> [Exercise input]:
++++++++++
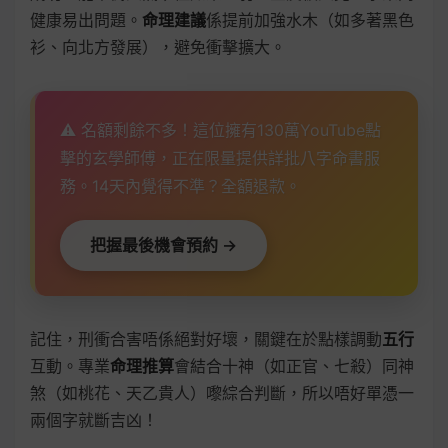
健康易出問題。
命理建議
係提前加強水木（如多著黑色
衫、向北方發展），避免衝擊擴大。
⚠️ 名額剩餘不多！這位擁有130萬YouTube點
擊的玄學師傅，正在限量提供詳批八字命書服
務。14天內覺得不準？全額退款。
把握最後機會預約 →
記住，刑衝合害唔係絕對好壞，關鍵在於點樣調動
五行
互動。專業
命理推算
會結合十神（如正官、七殺）同神
煞（如桃花、天乙貴人）嚟綜合判斷，所以唔好單憑一
兩個字就斷吉凶！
++++++++++
> [Task statement]:
Edit the text in the data so that "五行" becomes "陰陽" wherever it appears, and leave everything else unchanged. Leave the pictures out of your answer.

> [Output]:
健康易出問題。
命理建議
係提前加強水木（如多著黑色
衫、向北方發展），避免衝擊擴大。
⚠️ 名額剩餘不多！這位擁有130萬YouTube點
擊的玄學師傅，正在限量提供詳批八字命書服
務。14天內覺得不準？全額退款。
把握最後機會預約 →
記住，刑衝合害唔係絕對好壞，關鍵在於點樣調動
陰陽
互動。專業
命理推算
會結合十神（如正官、七殺）同神
煞（如桃花、天乙貴人）嚟綜合判斷，所以唔好單憑一
兩個字就斷吉凶！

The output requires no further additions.